In the second and more recent case, this time before the Employment Appeal Tribunal, was  Chemistree v Gahir in which the EAT suggests that when considering claims by employees for victimisation for having made protected disclosures Employment Tribunals might take the following approach:

  1. Each disclosure should be separately identified by reference to date and content.
  2. Each alleged failure or likely failure to comply with a legal obligation, or matter giving rise to the health and safety of an individual having been or likely to be endangered as the case may be, should be separately identified.
  3. The basis upon which each disclosure is said to be protected and qualifying should be addressed.
  4. Save in obvious cases if a breach of a legal obligation is asserted, the source of the obligation should be identified and capable of verification by reference for example to statute or regulation. It is not sufficient for the Employment Tribunal to simply lump together a number of complaints, some of which may be culpable, but others of which may simply have been references to a checklist of legal requirements or do not amount to disclosure of information tending to show breaches of legal obligations. Further, unless the Employment Tribunal undertakes this exercise it is impossible to know which failures or likely failures were regarded as culpable and which attracted the act or omission said to be the detriment suffered. If the Employment Tribunal adopts a rolled up approach it may not be possible to identify the date when the act or deliberate failure to act occurred as logically that date could not be earlier than the latest act or deliberate failure to act relied upon and it will not be possible for the Appeal Tribunal to understand whether, how or why the detriment suffered was as a result of any particular disclosure; it is of course proper for an Employment Tribunal to have regard to the cumulative effect of a number of complaints providing always they have been identified as protected disclosures.
  5. The Employment Tribunal should then determine whether or not the Claimant had the reasonable belief referred to in S43 B1 of ERA 1996 under the ‘old law’ whether each disclosure was made in good faith; and under the ‘new’ law introduced by S17 Enterprise and Regulatory Reform Act 2013 (ERRA), whether it was made in the public interest.
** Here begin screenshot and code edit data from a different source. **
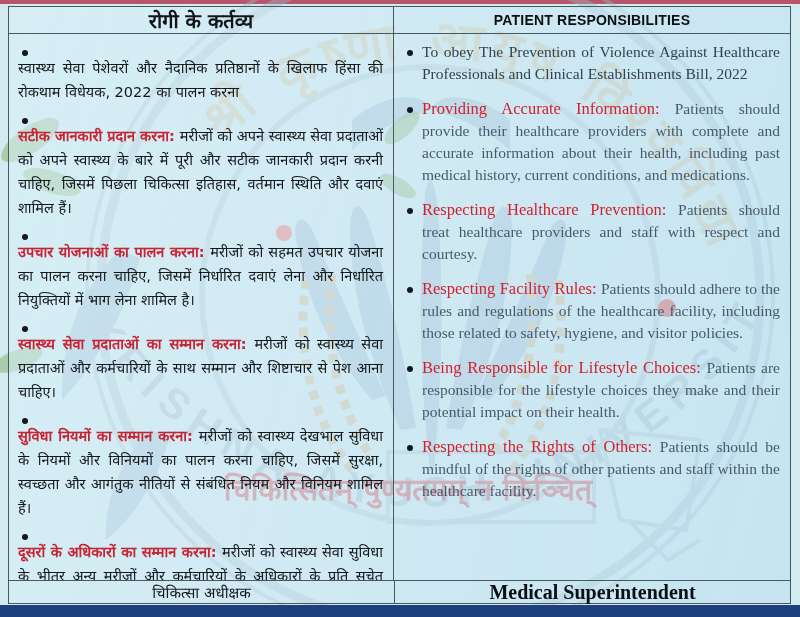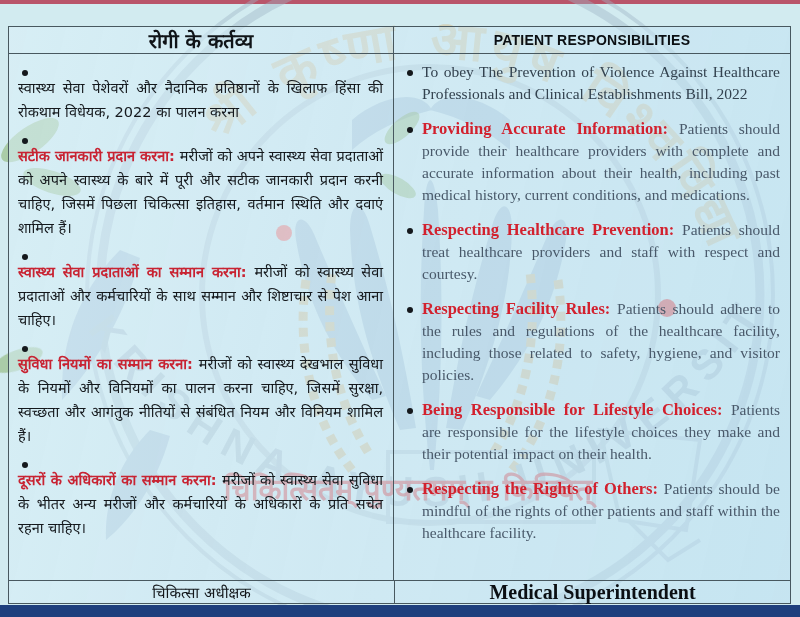"रोगी के कर्तव्य" .doc { margin-top: 20px -> none }
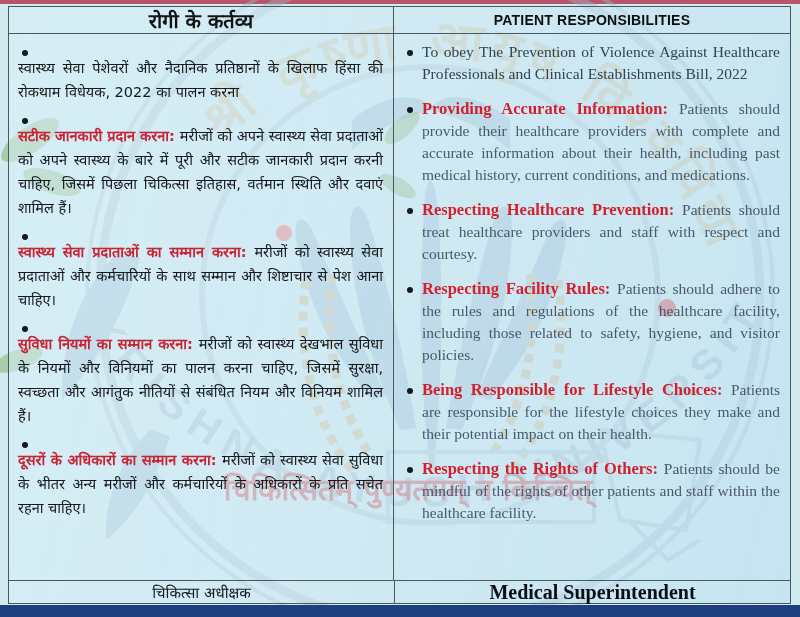"Providing Accurate Information:" .right-body .lead { font-weight: bold -> normal }
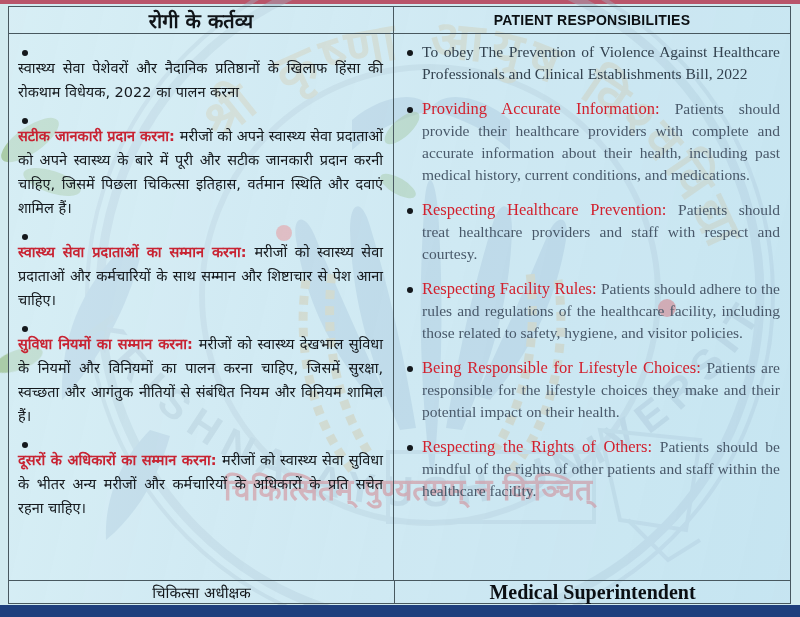"उपचार योजनाओं का पालन करना:" li { html: none -> <li> <span></span> <span><span>उपचार योजनाओं का पालन करना: </span><span>मरीजों को सहमत उपचार योजना का पालन करना चाहिए, जिसमें निर्धारित दवाएं लेना और निर्धारित नियुक्तियों में भाग लेना शामिल है।</span></span> </li> }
  6. Where it is alleged that the Claimant has suffered a detriment, short of dismissal it is necessary to identify the detriment in question and where relevant the date of the act or deliberate failure to act relied upon by the Claimant. This is particularly important in the case of deliberate failures to act because unless the date of a deliberate failure to act can be ascertained by direct evidence the failure of the Respondent to act is deemed to take place when the period expired within which he might reasonably have been expected to do the failed act.
  7. The Employment Tribunal( under the ‘old law’ should then determine whether or not the Claimant acted in good faith and under the ‘new’ law) whether the disclosure was made in the public interest.

It is almost an aside to this posting but the Claimant was employed as a part-time assistant occupying the role of Responsible Pharmacist.  Her employment lasted 18 days, of which she was in post for only 7. Those 11 days included a Bank Holiday weekend.  Whilst the EAT agreed that the employee could not have suffered much, they still found in favour of the employee.  A Polkey deduction will be applied!